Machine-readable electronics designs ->
·····

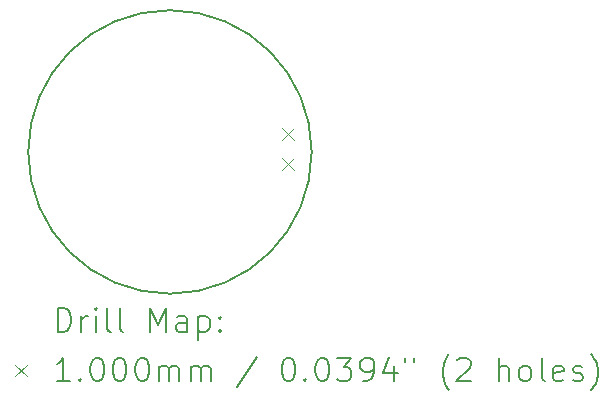
<source format=gbr>
%TF.GenerationSoftware,KiCad,Pcbnew,7.0.6-0*%
%TF.CreationDate,2024-07-04T16:38:05+08:00*%
%TF.ProjectId,led2835,6c656432-3833-4352-9e6b-696361645f70,rev?*%
%TF.SameCoordinates,Original*%
%TF.FileFunction,Drillmap*%
%TF.FilePolarity,Positive*%
%FSLAX45Y45*%
G04 Gerber Fmt 4.5, Leading zero omitted, Abs format (unit mm)*
G04 Created by KiCad (PCBNEW 7.0.6-0) date 2024-07-04 16:38:05*
%MOMM*%
%LPD*%
G01*
G04 APERTURE LIST*
%ADD10C,0.200000*%
%ADD11C,0.100000*%
G04 APERTURE END LIST*
D10*
X16200000Y-10000000D02*
G75*
G03*
X16200000Y-10000000I-1200000J0D01*
G01*
D11*
X15950000Y-9796000D02*
X16050000Y-9896000D01*
X16050000Y-9796000D02*
X15950000Y-9896000D01*
X15950000Y-10050000D02*
X16050000Y-10150000D01*
X16050000Y-10050000D02*
X15950000Y-10150000D01*
D10*
X14050777Y-11521484D02*
X14050777Y-11321484D01*
X14050777Y-11321484D02*
X14098396Y-11321484D01*
X14098396Y-11321484D02*
X14126967Y-11331008D01*
X14126967Y-11331008D02*
X14146015Y-11350055D01*
X14146015Y-11350055D02*
X14155539Y-11369103D01*
X14155539Y-11369103D02*
X14165062Y-11407198D01*
X14165062Y-11407198D02*
X14165062Y-11435769D01*
X14165062Y-11435769D02*
X14155539Y-11473865D01*
X14155539Y-11473865D02*
X14146015Y-11492912D01*
X14146015Y-11492912D02*
X14126967Y-11511960D01*
X14126967Y-11511960D02*
X14098396Y-11521484D01*
X14098396Y-11521484D02*
X14050777Y-11521484D01*
X14250777Y-11521484D02*
X14250777Y-11388150D01*
X14250777Y-11426246D02*
X14260301Y-11407198D01*
X14260301Y-11407198D02*
X14269824Y-11397674D01*
X14269824Y-11397674D02*
X14288872Y-11388150D01*
X14288872Y-11388150D02*
X14307920Y-11388150D01*
X14374586Y-11521484D02*
X14374586Y-11388150D01*
X14374586Y-11321484D02*
X14365062Y-11331008D01*
X14365062Y-11331008D02*
X14374586Y-11340531D01*
X14374586Y-11340531D02*
X14384110Y-11331008D01*
X14384110Y-11331008D02*
X14374586Y-11321484D01*
X14374586Y-11321484D02*
X14374586Y-11340531D01*
X14498396Y-11521484D02*
X14479348Y-11511960D01*
X14479348Y-11511960D02*
X14469824Y-11492912D01*
X14469824Y-11492912D02*
X14469824Y-11321484D01*
X14603158Y-11521484D02*
X14584110Y-11511960D01*
X14584110Y-11511960D02*
X14574586Y-11492912D01*
X14574586Y-11492912D02*
X14574586Y-11321484D01*
X14831729Y-11521484D02*
X14831729Y-11321484D01*
X14831729Y-11321484D02*
X14898396Y-11464341D01*
X14898396Y-11464341D02*
X14965062Y-11321484D01*
X14965062Y-11321484D02*
X14965062Y-11521484D01*
X15146015Y-11521484D02*
X15146015Y-11416722D01*
X15146015Y-11416722D02*
X15136491Y-11397674D01*
X15136491Y-11397674D02*
X15117443Y-11388150D01*
X15117443Y-11388150D02*
X15079348Y-11388150D01*
X15079348Y-11388150D02*
X15060301Y-11397674D01*
X15146015Y-11511960D02*
X15126967Y-11521484D01*
X15126967Y-11521484D02*
X15079348Y-11521484D01*
X15079348Y-11521484D02*
X15060301Y-11511960D01*
X15060301Y-11511960D02*
X15050777Y-11492912D01*
X15050777Y-11492912D02*
X15050777Y-11473865D01*
X15050777Y-11473865D02*
X15060301Y-11454817D01*
X15060301Y-11454817D02*
X15079348Y-11445293D01*
X15079348Y-11445293D02*
X15126967Y-11445293D01*
X15126967Y-11445293D02*
X15146015Y-11435769D01*
X15241253Y-11388150D02*
X15241253Y-11588150D01*
X15241253Y-11397674D02*
X15260301Y-11388150D01*
X15260301Y-11388150D02*
X15298396Y-11388150D01*
X15298396Y-11388150D02*
X15317443Y-11397674D01*
X15317443Y-11397674D02*
X15326967Y-11407198D01*
X15326967Y-11407198D02*
X15336491Y-11426246D01*
X15336491Y-11426246D02*
X15336491Y-11483388D01*
X15336491Y-11483388D02*
X15326967Y-11502436D01*
X15326967Y-11502436D02*
X15317443Y-11511960D01*
X15317443Y-11511960D02*
X15298396Y-11521484D01*
X15298396Y-11521484D02*
X15260301Y-11521484D01*
X15260301Y-11521484D02*
X15241253Y-11511960D01*
X15422205Y-11502436D02*
X15431729Y-11511960D01*
X15431729Y-11511960D02*
X15422205Y-11521484D01*
X15422205Y-11521484D02*
X15412682Y-11511960D01*
X15412682Y-11511960D02*
X15422205Y-11502436D01*
X15422205Y-11502436D02*
X15422205Y-11521484D01*
X15422205Y-11397674D02*
X15431729Y-11407198D01*
X15431729Y-11407198D02*
X15422205Y-11416722D01*
X15422205Y-11416722D02*
X15412682Y-11407198D01*
X15412682Y-11407198D02*
X15422205Y-11397674D01*
X15422205Y-11397674D02*
X15422205Y-11416722D01*
D11*
X13690000Y-11800000D02*
X13790000Y-11900000D01*
X13790000Y-11800000D02*
X13690000Y-11900000D01*
D10*
X14155539Y-11941484D02*
X14041253Y-11941484D01*
X14098396Y-11941484D02*
X14098396Y-11741484D01*
X14098396Y-11741484D02*
X14079348Y-11770055D01*
X14079348Y-11770055D02*
X14060301Y-11789103D01*
X14060301Y-11789103D02*
X14041253Y-11798627D01*
X14241253Y-11922436D02*
X14250777Y-11931960D01*
X14250777Y-11931960D02*
X14241253Y-11941484D01*
X14241253Y-11941484D02*
X14231729Y-11931960D01*
X14231729Y-11931960D02*
X14241253Y-11922436D01*
X14241253Y-11922436D02*
X14241253Y-11941484D01*
X14374586Y-11741484D02*
X14393634Y-11741484D01*
X14393634Y-11741484D02*
X14412682Y-11751008D01*
X14412682Y-11751008D02*
X14422205Y-11760531D01*
X14422205Y-11760531D02*
X14431729Y-11779579D01*
X14431729Y-11779579D02*
X14441253Y-11817674D01*
X14441253Y-11817674D02*
X14441253Y-11865293D01*
X14441253Y-11865293D02*
X14431729Y-11903388D01*
X14431729Y-11903388D02*
X14422205Y-11922436D01*
X14422205Y-11922436D02*
X14412682Y-11931960D01*
X14412682Y-11931960D02*
X14393634Y-11941484D01*
X14393634Y-11941484D02*
X14374586Y-11941484D01*
X14374586Y-11941484D02*
X14355539Y-11931960D01*
X14355539Y-11931960D02*
X14346015Y-11922436D01*
X14346015Y-11922436D02*
X14336491Y-11903388D01*
X14336491Y-11903388D02*
X14326967Y-11865293D01*
X14326967Y-11865293D02*
X14326967Y-11817674D01*
X14326967Y-11817674D02*
X14336491Y-11779579D01*
X14336491Y-11779579D02*
X14346015Y-11760531D01*
X14346015Y-11760531D02*
X14355539Y-11751008D01*
X14355539Y-11751008D02*
X14374586Y-11741484D01*
X14565062Y-11741484D02*
X14584110Y-11741484D01*
X14584110Y-11741484D02*
X14603158Y-11751008D01*
X14603158Y-11751008D02*
X14612682Y-11760531D01*
X14612682Y-11760531D02*
X14622205Y-11779579D01*
X14622205Y-11779579D02*
X14631729Y-11817674D01*
X14631729Y-11817674D02*
X14631729Y-11865293D01*
X14631729Y-11865293D02*
X14622205Y-11903388D01*
X14622205Y-11903388D02*
X14612682Y-11922436D01*
X14612682Y-11922436D02*
X14603158Y-11931960D01*
X14603158Y-11931960D02*
X14584110Y-11941484D01*
X14584110Y-11941484D02*
X14565062Y-11941484D01*
X14565062Y-11941484D02*
X14546015Y-11931960D01*
X14546015Y-11931960D02*
X14536491Y-11922436D01*
X14536491Y-11922436D02*
X14526967Y-11903388D01*
X14526967Y-11903388D02*
X14517443Y-11865293D01*
X14517443Y-11865293D02*
X14517443Y-11817674D01*
X14517443Y-11817674D02*
X14526967Y-11779579D01*
X14526967Y-11779579D02*
X14536491Y-11760531D01*
X14536491Y-11760531D02*
X14546015Y-11751008D01*
X14546015Y-11751008D02*
X14565062Y-11741484D01*
X14755539Y-11741484D02*
X14774586Y-11741484D01*
X14774586Y-11741484D02*
X14793634Y-11751008D01*
X14793634Y-11751008D02*
X14803158Y-11760531D01*
X14803158Y-11760531D02*
X14812682Y-11779579D01*
X14812682Y-11779579D02*
X14822205Y-11817674D01*
X14822205Y-11817674D02*
X14822205Y-11865293D01*
X14822205Y-11865293D02*
X14812682Y-11903388D01*
X14812682Y-11903388D02*
X14803158Y-11922436D01*
X14803158Y-11922436D02*
X14793634Y-11931960D01*
X14793634Y-11931960D02*
X14774586Y-11941484D01*
X14774586Y-11941484D02*
X14755539Y-11941484D01*
X14755539Y-11941484D02*
X14736491Y-11931960D01*
X14736491Y-11931960D02*
X14726967Y-11922436D01*
X14726967Y-11922436D02*
X14717443Y-11903388D01*
X14717443Y-11903388D02*
X14707920Y-11865293D01*
X14707920Y-11865293D02*
X14707920Y-11817674D01*
X14707920Y-11817674D02*
X14717443Y-11779579D01*
X14717443Y-11779579D02*
X14726967Y-11760531D01*
X14726967Y-11760531D02*
X14736491Y-11751008D01*
X14736491Y-11751008D02*
X14755539Y-11741484D01*
X14907920Y-11941484D02*
X14907920Y-11808150D01*
X14907920Y-11827198D02*
X14917443Y-11817674D01*
X14917443Y-11817674D02*
X14936491Y-11808150D01*
X14936491Y-11808150D02*
X14965063Y-11808150D01*
X14965063Y-11808150D02*
X14984110Y-11817674D01*
X14984110Y-11817674D02*
X14993634Y-11836722D01*
X14993634Y-11836722D02*
X14993634Y-11941484D01*
X14993634Y-11836722D02*
X15003158Y-11817674D01*
X15003158Y-11817674D02*
X15022205Y-11808150D01*
X15022205Y-11808150D02*
X15050777Y-11808150D01*
X15050777Y-11808150D02*
X15069824Y-11817674D01*
X15069824Y-11817674D02*
X15079348Y-11836722D01*
X15079348Y-11836722D02*
X15079348Y-11941484D01*
X15174586Y-11941484D02*
X15174586Y-11808150D01*
X15174586Y-11827198D02*
X15184110Y-11817674D01*
X15184110Y-11817674D02*
X15203158Y-11808150D01*
X15203158Y-11808150D02*
X15231729Y-11808150D01*
X15231729Y-11808150D02*
X15250777Y-11817674D01*
X15250777Y-11817674D02*
X15260301Y-11836722D01*
X15260301Y-11836722D02*
X15260301Y-11941484D01*
X15260301Y-11836722D02*
X15269824Y-11817674D01*
X15269824Y-11817674D02*
X15288872Y-11808150D01*
X15288872Y-11808150D02*
X15317443Y-11808150D01*
X15317443Y-11808150D02*
X15336491Y-11817674D01*
X15336491Y-11817674D02*
X15346015Y-11836722D01*
X15346015Y-11836722D02*
X15346015Y-11941484D01*
X15736491Y-11731960D02*
X15565063Y-11989103D01*
X15993634Y-11741484D02*
X16012682Y-11741484D01*
X16012682Y-11741484D02*
X16031729Y-11751008D01*
X16031729Y-11751008D02*
X16041253Y-11760531D01*
X16041253Y-11760531D02*
X16050777Y-11779579D01*
X16050777Y-11779579D02*
X16060301Y-11817674D01*
X16060301Y-11817674D02*
X16060301Y-11865293D01*
X16060301Y-11865293D02*
X16050777Y-11903388D01*
X16050777Y-11903388D02*
X16041253Y-11922436D01*
X16041253Y-11922436D02*
X16031729Y-11931960D01*
X16031729Y-11931960D02*
X16012682Y-11941484D01*
X16012682Y-11941484D02*
X15993634Y-11941484D01*
X15993634Y-11941484D02*
X15974586Y-11931960D01*
X15974586Y-11931960D02*
X15965063Y-11922436D01*
X15965063Y-11922436D02*
X15955539Y-11903388D01*
X15955539Y-11903388D02*
X15946015Y-11865293D01*
X15946015Y-11865293D02*
X15946015Y-11817674D01*
X15946015Y-11817674D02*
X15955539Y-11779579D01*
X15955539Y-11779579D02*
X15965063Y-11760531D01*
X15965063Y-11760531D02*
X15974586Y-11751008D01*
X15974586Y-11751008D02*
X15993634Y-11741484D01*
X16146015Y-11922436D02*
X16155539Y-11931960D01*
X16155539Y-11931960D02*
X16146015Y-11941484D01*
X16146015Y-11941484D02*
X16136491Y-11931960D01*
X16136491Y-11931960D02*
X16146015Y-11922436D01*
X16146015Y-11922436D02*
X16146015Y-11941484D01*
X16279348Y-11741484D02*
X16298396Y-11741484D01*
X16298396Y-11741484D02*
X16317444Y-11751008D01*
X16317444Y-11751008D02*
X16326967Y-11760531D01*
X16326967Y-11760531D02*
X16336491Y-11779579D01*
X16336491Y-11779579D02*
X16346015Y-11817674D01*
X16346015Y-11817674D02*
X16346015Y-11865293D01*
X16346015Y-11865293D02*
X16336491Y-11903388D01*
X16336491Y-11903388D02*
X16326967Y-11922436D01*
X16326967Y-11922436D02*
X16317444Y-11931960D01*
X16317444Y-11931960D02*
X16298396Y-11941484D01*
X16298396Y-11941484D02*
X16279348Y-11941484D01*
X16279348Y-11941484D02*
X16260301Y-11931960D01*
X16260301Y-11931960D02*
X16250777Y-11922436D01*
X16250777Y-11922436D02*
X16241253Y-11903388D01*
X16241253Y-11903388D02*
X16231729Y-11865293D01*
X16231729Y-11865293D02*
X16231729Y-11817674D01*
X16231729Y-11817674D02*
X16241253Y-11779579D01*
X16241253Y-11779579D02*
X16250777Y-11760531D01*
X16250777Y-11760531D02*
X16260301Y-11751008D01*
X16260301Y-11751008D02*
X16279348Y-11741484D01*
X16412682Y-11741484D02*
X16536491Y-11741484D01*
X16536491Y-11741484D02*
X16469825Y-11817674D01*
X16469825Y-11817674D02*
X16498396Y-11817674D01*
X16498396Y-11817674D02*
X16517444Y-11827198D01*
X16517444Y-11827198D02*
X16526967Y-11836722D01*
X16526967Y-11836722D02*
X16536491Y-11855769D01*
X16536491Y-11855769D02*
X16536491Y-11903388D01*
X16536491Y-11903388D02*
X16526967Y-11922436D01*
X16526967Y-11922436D02*
X16517444Y-11931960D01*
X16517444Y-11931960D02*
X16498396Y-11941484D01*
X16498396Y-11941484D02*
X16441253Y-11941484D01*
X16441253Y-11941484D02*
X16422206Y-11931960D01*
X16422206Y-11931960D02*
X16412682Y-11922436D01*
X16631729Y-11941484D02*
X16669825Y-11941484D01*
X16669825Y-11941484D02*
X16688872Y-11931960D01*
X16688872Y-11931960D02*
X16698396Y-11922436D01*
X16698396Y-11922436D02*
X16717444Y-11893865D01*
X16717444Y-11893865D02*
X16726967Y-11855769D01*
X16726967Y-11855769D02*
X16726967Y-11779579D01*
X16726967Y-11779579D02*
X16717444Y-11760531D01*
X16717444Y-11760531D02*
X16707920Y-11751008D01*
X16707920Y-11751008D02*
X16688872Y-11741484D01*
X16688872Y-11741484D02*
X16650777Y-11741484D01*
X16650777Y-11741484D02*
X16631729Y-11751008D01*
X16631729Y-11751008D02*
X16622206Y-11760531D01*
X16622206Y-11760531D02*
X16612682Y-11779579D01*
X16612682Y-11779579D02*
X16612682Y-11827198D01*
X16612682Y-11827198D02*
X16622206Y-11846246D01*
X16622206Y-11846246D02*
X16631729Y-11855769D01*
X16631729Y-11855769D02*
X16650777Y-11865293D01*
X16650777Y-11865293D02*
X16688872Y-11865293D01*
X16688872Y-11865293D02*
X16707920Y-11855769D01*
X16707920Y-11855769D02*
X16717444Y-11846246D01*
X16717444Y-11846246D02*
X16726967Y-11827198D01*
X16898396Y-11808150D02*
X16898396Y-11941484D01*
X16850777Y-11731960D02*
X16803158Y-11874817D01*
X16803158Y-11874817D02*
X16926968Y-11874817D01*
X16993634Y-11741484D02*
X16993634Y-11779579D01*
X17069825Y-11741484D02*
X17069825Y-11779579D01*
X17365063Y-12017674D02*
X17355539Y-12008150D01*
X17355539Y-12008150D02*
X17336491Y-11979579D01*
X17336491Y-11979579D02*
X17326968Y-11960531D01*
X17326968Y-11960531D02*
X17317444Y-11931960D01*
X17317444Y-11931960D02*
X17307920Y-11884341D01*
X17307920Y-11884341D02*
X17307920Y-11846246D01*
X17307920Y-11846246D02*
X17317444Y-11798627D01*
X17317444Y-11798627D02*
X17326968Y-11770055D01*
X17326968Y-11770055D02*
X17336491Y-11751008D01*
X17336491Y-11751008D02*
X17355539Y-11722436D01*
X17355539Y-11722436D02*
X17365063Y-11712912D01*
X17431730Y-11760531D02*
X17441253Y-11751008D01*
X17441253Y-11751008D02*
X17460301Y-11741484D01*
X17460301Y-11741484D02*
X17507920Y-11741484D01*
X17507920Y-11741484D02*
X17526968Y-11751008D01*
X17526968Y-11751008D02*
X17536491Y-11760531D01*
X17536491Y-11760531D02*
X17546015Y-11779579D01*
X17546015Y-11779579D02*
X17546015Y-11798627D01*
X17546015Y-11798627D02*
X17536491Y-11827198D01*
X17536491Y-11827198D02*
X17422206Y-11941484D01*
X17422206Y-11941484D02*
X17546015Y-11941484D01*
X17784111Y-11941484D02*
X17784111Y-11741484D01*
X17869825Y-11941484D02*
X17869825Y-11836722D01*
X17869825Y-11836722D02*
X17860301Y-11817674D01*
X17860301Y-11817674D02*
X17841253Y-11808150D01*
X17841253Y-11808150D02*
X17812682Y-11808150D01*
X17812682Y-11808150D02*
X17793634Y-11817674D01*
X17793634Y-11817674D02*
X17784111Y-11827198D01*
X17993634Y-11941484D02*
X17974587Y-11931960D01*
X17974587Y-11931960D02*
X17965063Y-11922436D01*
X17965063Y-11922436D02*
X17955539Y-11903388D01*
X17955539Y-11903388D02*
X17955539Y-11846246D01*
X17955539Y-11846246D02*
X17965063Y-11827198D01*
X17965063Y-11827198D02*
X17974587Y-11817674D01*
X17974587Y-11817674D02*
X17993634Y-11808150D01*
X17993634Y-11808150D02*
X18022206Y-11808150D01*
X18022206Y-11808150D02*
X18041253Y-11817674D01*
X18041253Y-11817674D02*
X18050777Y-11827198D01*
X18050777Y-11827198D02*
X18060301Y-11846246D01*
X18060301Y-11846246D02*
X18060301Y-11903388D01*
X18060301Y-11903388D02*
X18050777Y-11922436D01*
X18050777Y-11922436D02*
X18041253Y-11931960D01*
X18041253Y-11931960D02*
X18022206Y-11941484D01*
X18022206Y-11941484D02*
X17993634Y-11941484D01*
X18174587Y-11941484D02*
X18155539Y-11931960D01*
X18155539Y-11931960D02*
X18146015Y-11912912D01*
X18146015Y-11912912D02*
X18146015Y-11741484D01*
X18326968Y-11931960D02*
X18307920Y-11941484D01*
X18307920Y-11941484D02*
X18269825Y-11941484D01*
X18269825Y-11941484D02*
X18250777Y-11931960D01*
X18250777Y-11931960D02*
X18241253Y-11912912D01*
X18241253Y-11912912D02*
X18241253Y-11836722D01*
X18241253Y-11836722D02*
X18250777Y-11817674D01*
X18250777Y-11817674D02*
X18269825Y-11808150D01*
X18269825Y-11808150D02*
X18307920Y-11808150D01*
X18307920Y-11808150D02*
X18326968Y-11817674D01*
X18326968Y-11817674D02*
X18336492Y-11836722D01*
X18336492Y-11836722D02*
X18336492Y-11855769D01*
X18336492Y-11855769D02*
X18241253Y-11874817D01*
X18412682Y-11931960D02*
X18431730Y-11941484D01*
X18431730Y-11941484D02*
X18469825Y-11941484D01*
X18469825Y-11941484D02*
X18488873Y-11931960D01*
X18488873Y-11931960D02*
X18498396Y-11912912D01*
X18498396Y-11912912D02*
X18498396Y-11903388D01*
X18498396Y-11903388D02*
X18488873Y-11884341D01*
X18488873Y-11884341D02*
X18469825Y-11874817D01*
X18469825Y-11874817D02*
X18441253Y-11874817D01*
X18441253Y-11874817D02*
X18422206Y-11865293D01*
X18422206Y-11865293D02*
X18412682Y-11846246D01*
X18412682Y-11846246D02*
X18412682Y-11836722D01*
X18412682Y-11836722D02*
X18422206Y-11817674D01*
X18422206Y-11817674D02*
X18441253Y-11808150D01*
X18441253Y-11808150D02*
X18469825Y-11808150D01*
X18469825Y-11808150D02*
X18488873Y-11817674D01*
X18565063Y-12017674D02*
X18574587Y-12008150D01*
X18574587Y-12008150D02*
X18593634Y-11979579D01*
X18593634Y-11979579D02*
X18603158Y-11960531D01*
X18603158Y-11960531D02*
X18612682Y-11931960D01*
X18612682Y-11931960D02*
X18622206Y-11884341D01*
X18622206Y-11884341D02*
X18622206Y-11846246D01*
X18622206Y-11846246D02*
X18612682Y-11798627D01*
X18612682Y-11798627D02*
X18603158Y-11770055D01*
X18603158Y-11770055D02*
X18593634Y-11751008D01*
X18593634Y-11751008D02*
X18574587Y-11722436D01*
X18574587Y-11722436D02*
X18565063Y-11712912D01*
M02*

</source>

·····

Work task -> What you return must be the lines above that run from the line with "X14393634Y-11941484D01*" to the line with "X14565062Y-11941484D02*", inclusive, each copied exactly.

Solution for this exercise ->
X14393634Y-11941484D01*
X14393634Y-11941484D02*
X14374586Y-11941484D01*
X14374586Y-11941484D02*
X14355539Y-11931960D01*
X14355539Y-11931960D02*
X14346015Y-11922436D01*
X14346015Y-11922436D02*
X14336491Y-11903388D01*
X14336491Y-11903388D02*
X14326967Y-11865293D01*
X14326967Y-11865293D02*
X14326967Y-11817674D01*
X14326967Y-11817674D02*
X14336491Y-11779579D01*
X14336491Y-11779579D02*
X14346015Y-11760531D01*
X14346015Y-11760531D02*
X14355539Y-11751008D01*
X14355539Y-11751008D02*
X14374586Y-11741484D01*
X14565062Y-11741484D02*
X14584110Y-11741484D01*
X14584110Y-11741484D02*
X14603158Y-11751008D01*
X14603158Y-11751008D02*
X14612682Y-11760531D01*
X14612682Y-11760531D02*
X14622205Y-11779579D01*
X14622205Y-11779579D02*
X14631729Y-11817674D01*
X14631729Y-11817674D02*
X14631729Y-11865293D01*
X14631729Y-11865293D02*
X14622205Y-11903388D01*
X14622205Y-11903388D02*
X14612682Y-11922436D01*
X14612682Y-11922436D02*
X14603158Y-11931960D01*
X14603158Y-11931960D02*
X14584110Y-11941484D01*
X14584110Y-11941484D02*
X14565062Y-11941484D01*
X14565062Y-11941484D02*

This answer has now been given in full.